▸ Work task a:
According to the list of political principles, who should make decisions under the principle of subsidiarity?

▸ Extract:

↓↓↓

1) The majority ought not be given an outsized authority. Simply because a lot of people agree to something doesn’t make it right. Votes by majorities in certain circumstances may have to carry the day in certain decisions since that will be the only way to get widespread agreement, but the ideal political system would be well preserved from day to day control by majority rule.
2) The members of any given society ought to be cohesive. That is, the members of a society ought to share a common set of beliefs and practices. A society of atomized individuals who have lost any shared cultural customs with their neighbors is a society that is no longer anything but a geographic area governed by a central authority. The state ought to promote assimilation, inclusion, and adherence to custom and convention.
3) The state should operate on the principle of subsidiarity. That is, the lowest competent authority should make decisions, pass laws, and settle disputes. The further removed the government is from the people, the less it should interfere in the day to day lives of its people. This keeps the government close to home and under the watchful eye of the citizens. It also prevents aggregation of power to one central authority. This also preserves variety because it allows people living in different places to follow different customs and laws.
4) The means of production and ownership of land ought to be spread as widely as possible so as to maximize the equal participation of the citizenry in society. This best preserves human dignity against the totalizing forces of the central planners, whether communist or capitalist. As G.K. Chesterton once said, “Big business and state socialism are very much alike, especially big business.”

↑↑↑

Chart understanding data
↓↓↓

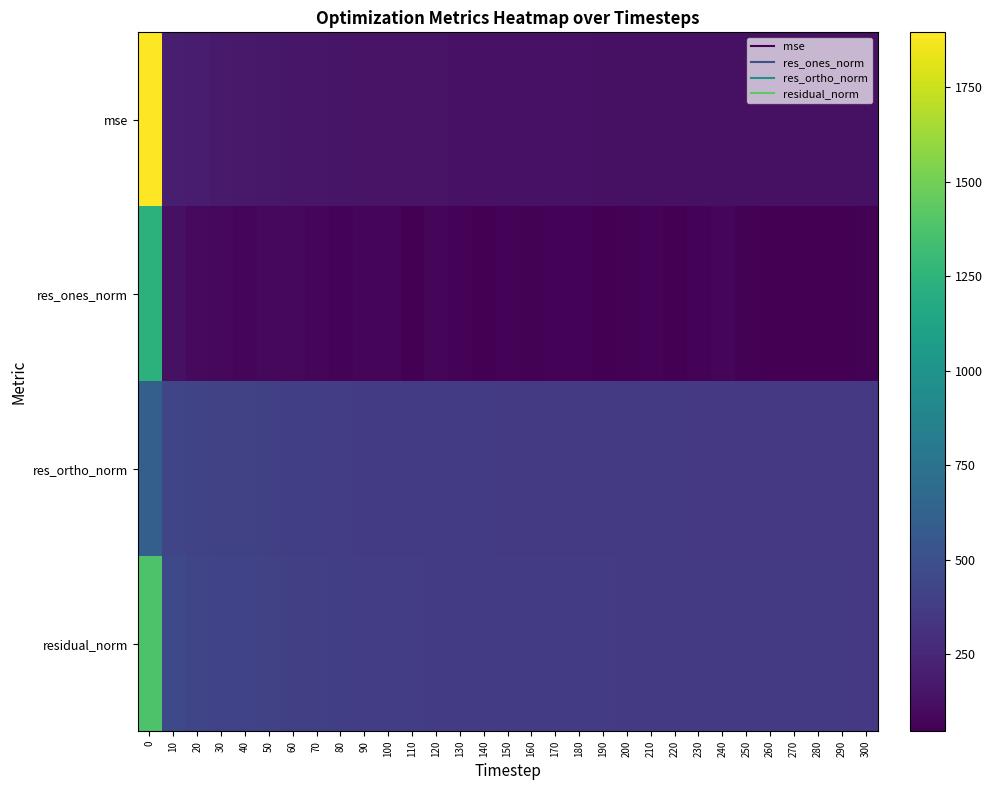

Reading left to right, extract all data points from this chart.

row_0: 1894.8	204.8	187.6	177.8	172.2	165.7	159.7	155.5	150.8	147.4	146.9	144.8	141.2	139.1	138.9	136.6	135.1	134.8	134.2	132.7	132.4	132.2	130.5	129.6	130.0	129.0	128.8	129.1	128.6	127.7	126.3
row_1: 1235.3	131.6	90.4	88.0	76.1	86.7	88.9	79.5	68.2	72.3	77.6	47.4	70.3	66.6	51.7	64.7	59.9	66.4	64.4	50.8	60.1	62.3	50.5	63.2	68.4	55.1	52.4	50.9	52.4	46.6	55.9
row_2: 607.4	433.0	423.5	412.4	407.9	397.8	389.6	386.2	382.3	377.1	375.4	377.6	369.2	367.0	369.1	363.9	362.7	361.1	360.6	360.8	358.8	358.2	357.7	354.4	354.0	355.0	355.0	355.7	354.7	354.3	351.0
row_3: 1376.5	452.6	433.1	421.7	415.0	407.1	399.6	394.3	388.4	383.9	383.3	380.5	375.8	373.0	372.7	369.6	367.6	367.2	366.3	364.3	363.8	363.6	361.2	360.0	360.5	359.2	358.9	359.3	358.6	357.4	355.4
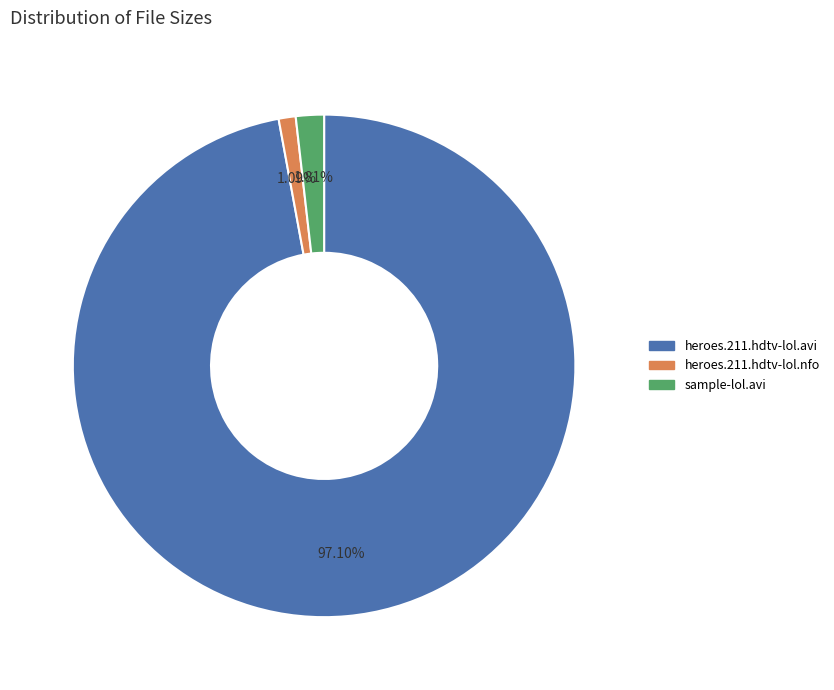

Is heroes.211.hdtv-lol.avi the majority of the pie?

Yes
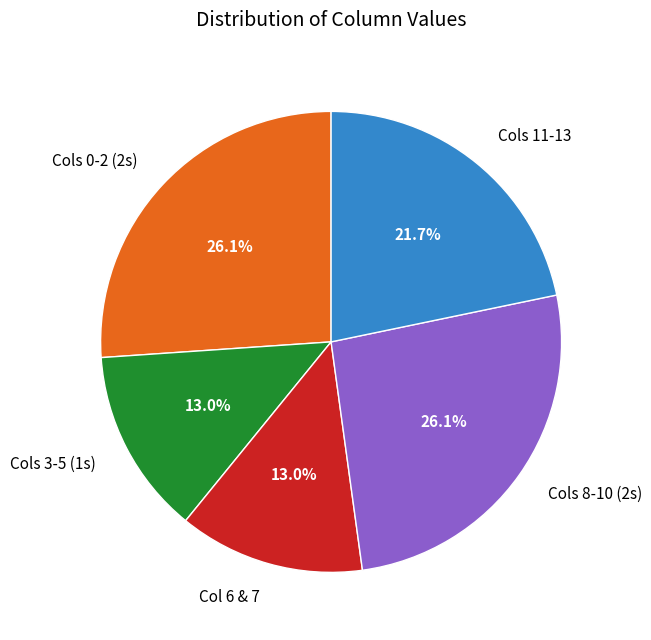

To the nearest percent, what is the average slice percentage?

20%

↑↑↑

▸ Work task b:
Write out the three chart entries above word for word, leaving out the pictures.

▸ Answer a:
The lowest competent authority.

▸ Answer b:
Reading left to right, extract all data points from this chart.

row_0: 1894.8	204.8	187.6	177.8	172.2	165.7	159.7	155.5	150.8	147.4	146.9	144.8	141.2	139.1	138.9	136.6	135.1	134.8	134.2	132.7	132.4	132.2	130.5	129.6	130.0	129.0	128.8	129.1	128.6	127.7	126.3
row_1: 1235.3	131.6	90.4	88.0	76.1	86.7	88.9	79.5	68.2	72.3	77.6	47.4	70.3	66.6	51.7	64.7	59.9	66.4	64.4	50.8	60.1	62.3	50.5	63.2	68.4	55.1	52.4	50.9	52.4	46.6	55.9
row_2: 607.4	433.0	423.5	412.4	407.9	397.8	389.6	386.2	382.3	377.1	375.4	377.6	369.2	367.0	369.1	363.9	362.7	361.1	360.6	360.8	358.8	358.2	357.7	354.4	354.0	355.0	355.0	355.7	354.7	354.3	351.0
row_3: 1376.5	452.6	433.1	421.7	415.0	407.1	399.6	394.3	388.4	383.9	383.3	380.5	375.8	373.0	372.7	369.6	367.6	367.2	366.3	364.3	363.8	363.6	361.2	360.0	360.5	359.2	358.9	359.3	358.6	357.4	355.4

Is heroes.211.hdtv-lol.avi the majority of the pie?

Yes

To the nearest percent, what is the average slice percentage?

20%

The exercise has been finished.